Welche Herausforderungen siehst Du derzeit für den Festivalbereich als besonders wichtig an?
Wir merken vor allem, dass jeder Posten von Großveranstaltungen teurer wird: Die Kosten für Sicherheit, Dienstleistung, Material und Personal steigen. Insbesondere Künstlergagen beanspruchen mittlerweile den Großteil des Budgets: In den letzten zehn Jahren haben sie sich ungefähr verdoppelt. Verständlicherweise suchen die Fans die Ursache für höhere Ticketpreise zunächst beim Veranstalter, was sie uns hier und da auch spüren lassen. Generell muss man aber sagen, dass das Preisleistungsniveau bei unseren Festivals stimmt, insbesondere wenn man auf die neuen Herausforderungen in den Bereichen Wetterfestigkeit, Sicherheit, Service und Komfort blickt. Wir müssen logistisch immer wieder Berge versetzen, allein der tägliche Umbaubedarf für aufwendige Bühnenshows bindet viele Ressourcen. Im Booking selbst schrauben wir das ganze Jahr über an der perfekten Kombination unserer Line-ups, die unterschiedliche Genres, aufregende Newcomer und große Namen zu einem stimmigen Gesamtpaket verbinden müssen. Damit uns das gelingt, halten wir engen Kontakt zu unseren Fans, etwa durch Besucherumfragen oder Kleingruppeninterviews. Generell sind wir bei allem was wir tun immer bemüht, neue Trends zu setzen – das erwarten unsere Besucher auch von uns. Und was die Ticketpreise angeht, tun wir alles, um die Belastung so gering wie möglich zu halten. Uns ist wichtig, dass es für jeden Geldbeutel das passende Ticket gibt.
Ein Musikfestival bedeutet für Fans und Macher Ausnahmezustand. Was hast Du auf dem Hurricane oder Southside schon alles erlebt?

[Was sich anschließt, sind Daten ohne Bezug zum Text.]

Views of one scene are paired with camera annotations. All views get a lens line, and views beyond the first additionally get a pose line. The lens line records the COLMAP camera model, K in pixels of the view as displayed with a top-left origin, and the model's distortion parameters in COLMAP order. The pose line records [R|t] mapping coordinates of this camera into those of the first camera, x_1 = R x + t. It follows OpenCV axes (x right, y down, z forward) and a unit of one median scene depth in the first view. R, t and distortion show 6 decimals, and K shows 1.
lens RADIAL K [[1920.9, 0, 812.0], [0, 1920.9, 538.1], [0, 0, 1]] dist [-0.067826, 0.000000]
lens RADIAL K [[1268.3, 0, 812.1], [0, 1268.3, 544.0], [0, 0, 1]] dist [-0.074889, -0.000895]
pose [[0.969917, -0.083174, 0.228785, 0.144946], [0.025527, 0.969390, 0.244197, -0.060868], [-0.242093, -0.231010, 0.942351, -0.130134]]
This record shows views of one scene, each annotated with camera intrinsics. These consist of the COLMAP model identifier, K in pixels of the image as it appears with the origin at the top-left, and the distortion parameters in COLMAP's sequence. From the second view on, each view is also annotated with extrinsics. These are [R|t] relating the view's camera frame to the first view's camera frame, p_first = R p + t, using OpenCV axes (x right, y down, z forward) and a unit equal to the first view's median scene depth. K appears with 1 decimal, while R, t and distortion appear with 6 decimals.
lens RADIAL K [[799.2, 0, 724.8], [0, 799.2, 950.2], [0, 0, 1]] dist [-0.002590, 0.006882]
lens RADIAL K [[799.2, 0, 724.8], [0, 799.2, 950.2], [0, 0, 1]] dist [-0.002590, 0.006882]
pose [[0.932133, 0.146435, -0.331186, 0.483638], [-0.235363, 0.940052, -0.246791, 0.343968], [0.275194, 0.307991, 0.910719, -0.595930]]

(lacht) Mehr als ich hier jemals erzählen könnte! Es haben beispielsweise schon mehrere Bands einzelne Mitglieder auf diversen deutschen Raststätten vergessen. Oder die Abfahrt zum nächsten Gig verpasst, weil sie auf dem Campingplatz Flunkyball gespielt haben – in beiden Fällen sind wir dann für kreative Rettungsaktionen gefragt und haben so schon mehrere Konzerte gerettet. Mir persönlich sind natürlich auch die Unwetter in Erinnerung geblieben – und die ungeheure Spontaneität und der Humor unseres Teams und unserer Besucher: Mit dem Song „Am sichersten seid ihr im Auto“, den wir gemeinsam mit unseren Besuchern geschrieben haben, als das Hurricane in 2016 seinem Namen alle Ehre gemacht hat, haben wir einen viralen Hit gelandet. Als wir den Song in 2017 mit ein paar Kollegen live auf der Main Stage performt haben, war das schon ein besonderer Moment. Mit unseren Gästen verbinden uns eine Menge schöner und intensiver Momente, die unseren Job zu etwas ganz Besonderem machen.